*** SUPPLIED INFORMATION ***

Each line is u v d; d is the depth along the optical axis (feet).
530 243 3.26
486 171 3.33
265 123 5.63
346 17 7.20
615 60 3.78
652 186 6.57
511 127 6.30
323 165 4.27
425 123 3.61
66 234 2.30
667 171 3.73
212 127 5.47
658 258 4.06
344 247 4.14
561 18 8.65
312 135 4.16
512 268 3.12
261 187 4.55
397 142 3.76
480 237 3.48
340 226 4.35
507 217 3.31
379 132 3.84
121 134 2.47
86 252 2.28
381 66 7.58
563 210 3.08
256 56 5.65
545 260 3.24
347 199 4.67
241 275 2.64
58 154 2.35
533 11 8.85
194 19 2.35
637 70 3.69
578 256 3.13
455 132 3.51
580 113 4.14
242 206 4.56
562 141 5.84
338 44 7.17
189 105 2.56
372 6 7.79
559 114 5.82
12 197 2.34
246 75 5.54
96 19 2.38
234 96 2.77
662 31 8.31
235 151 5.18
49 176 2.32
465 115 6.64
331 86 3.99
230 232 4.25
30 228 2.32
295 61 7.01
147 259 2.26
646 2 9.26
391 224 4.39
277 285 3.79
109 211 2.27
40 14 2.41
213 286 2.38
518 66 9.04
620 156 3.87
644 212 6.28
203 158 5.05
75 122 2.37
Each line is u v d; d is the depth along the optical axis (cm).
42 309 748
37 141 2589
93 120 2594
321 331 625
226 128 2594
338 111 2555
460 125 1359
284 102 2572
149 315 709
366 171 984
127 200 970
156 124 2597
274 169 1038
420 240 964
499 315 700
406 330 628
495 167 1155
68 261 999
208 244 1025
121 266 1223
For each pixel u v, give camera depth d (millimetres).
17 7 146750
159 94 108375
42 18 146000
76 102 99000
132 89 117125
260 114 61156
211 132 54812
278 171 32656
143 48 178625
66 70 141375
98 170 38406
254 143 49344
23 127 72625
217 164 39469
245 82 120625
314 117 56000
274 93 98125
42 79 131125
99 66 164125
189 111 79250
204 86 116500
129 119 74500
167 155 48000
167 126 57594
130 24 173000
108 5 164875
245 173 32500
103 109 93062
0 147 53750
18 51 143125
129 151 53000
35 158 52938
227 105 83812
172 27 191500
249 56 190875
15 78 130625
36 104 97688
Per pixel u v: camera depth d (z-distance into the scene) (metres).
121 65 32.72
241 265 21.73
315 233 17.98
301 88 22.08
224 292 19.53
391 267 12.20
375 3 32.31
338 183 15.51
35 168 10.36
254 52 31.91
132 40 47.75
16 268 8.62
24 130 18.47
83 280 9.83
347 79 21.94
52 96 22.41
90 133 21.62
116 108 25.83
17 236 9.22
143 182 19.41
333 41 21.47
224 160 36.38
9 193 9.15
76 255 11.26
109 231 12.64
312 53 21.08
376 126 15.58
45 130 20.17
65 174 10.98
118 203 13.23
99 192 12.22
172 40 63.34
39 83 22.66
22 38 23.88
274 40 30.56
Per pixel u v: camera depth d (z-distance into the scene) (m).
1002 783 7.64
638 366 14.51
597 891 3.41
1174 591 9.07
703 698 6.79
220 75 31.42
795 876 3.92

***

INSTRUCTIONS FOR THE TASK:
Your task is to reproduce all of the records exactly.

ANSWER SPACE:
Each line is u v d; d is the depth along the optical axis (feet).
530 243 3.26
486 171 3.33
265 123 5.63
346 17 7.20
615 60 3.78
652 186 6.57
511 127 6.30
323 165 4.27
425 123 3.61
66 234 2.30
667 171 3.73
212 127 5.47
658 258 4.06
344 247 4.14
561 18 8.65
312 135 4.16
512 268 3.12
261 187 4.55
397 142 3.76
480 237 3.48
340 226 4.35
507 217 3.31
379 132 3.84
121 134 2.47
86 252 2.28
381 66 7.58
563 210 3.08
256 56 5.65
545 260 3.24
347 199 4.67
241 275 2.64
58 154 2.35
533 11 8.85
194 19 2.35
637 70 3.69
578 256 3.13
455 132 3.51
580 113 4.14
242 206 4.56
562 141 5.84
338 44 7.17
189 105 2.56
372 6 7.79
559 114 5.82
12 197 2.34
246 75 5.54
96 19 2.38
234 96 2.77
662 31 8.31
235 151 5.18
49 176 2.32
465 115 6.64
331 86 3.99
230 232 4.25
30 228 2.32
295 61 7.01
147 259 2.26
646 2 9.26
391 224 4.39
277 285 3.79
109 211 2.27
40 14 2.41
213 286 2.38
518 66 9.04
620 156 3.87
644 212 6.28
203 158 5.05
75 122 2.37
Each line is u v d; d is the depth along the optical axis (cm).
42 309 748
37 141 2589
93 120 2594
321 331 625
226 128 2594
338 111 2555
460 125 1359
284 102 2572
149 315 709
366 171 984
127 200 970
156 124 2597
274 169 1038
420 240 964
499 315 700
406 330 628
495 167 1155
68 261 999
208 244 1025
121 266 1223
For each pixel u v, give camera depth d (millimetres).
17 7 146750
159 94 108375
42 18 146000
76 102 99000
132 89 117125
260 114 61156
211 132 54812
278 171 32656
143 48 178625
66 70 141375
98 170 38406
254 143 49344
23 127 72625
217 164 39469
245 82 120625
314 117 56000
274 93 98125
42 79 131125
99 66 164125
189 111 79250
204 86 116500
129 119 74500
167 155 48000
167 126 57594
130 24 173000
108 5 164875
245 173 32500
103 109 93062
0 147 53750
18 51 143125
129 151 53000
35 158 52938
227 105 83812
172 27 191500
249 56 190875
15 78 130625
36 104 97688
Per pixel u v: camera depth d (z-distance into the scene) (metres).
121 65 32.72
241 265 21.73
315 233 17.98
301 88 22.08
224 292 19.53
391 267 12.20
375 3 32.31
338 183 15.51
35 168 10.36
254 52 31.91
132 40 47.75
16 268 8.62
24 130 18.47
83 280 9.83
347 79 21.94
52 96 22.41
90 133 21.62
116 108 25.83
17 236 9.22
143 182 19.41
333 41 21.47
224 160 36.38
9 193 9.15
76 255 11.26
109 231 12.64
312 53 21.08
376 126 15.58
45 130 20.17
65 174 10.98
118 203 13.23
99 192 12.22
172 40 63.34
39 83 22.66
22 38 23.88
274 40 30.56
Per pixel u v: camera depth d (z-distance into the scene) (m).
1002 783 7.64
638 366 14.51
597 891 3.41
1174 591 9.07
703 698 6.79
220 75 31.42
795 876 3.92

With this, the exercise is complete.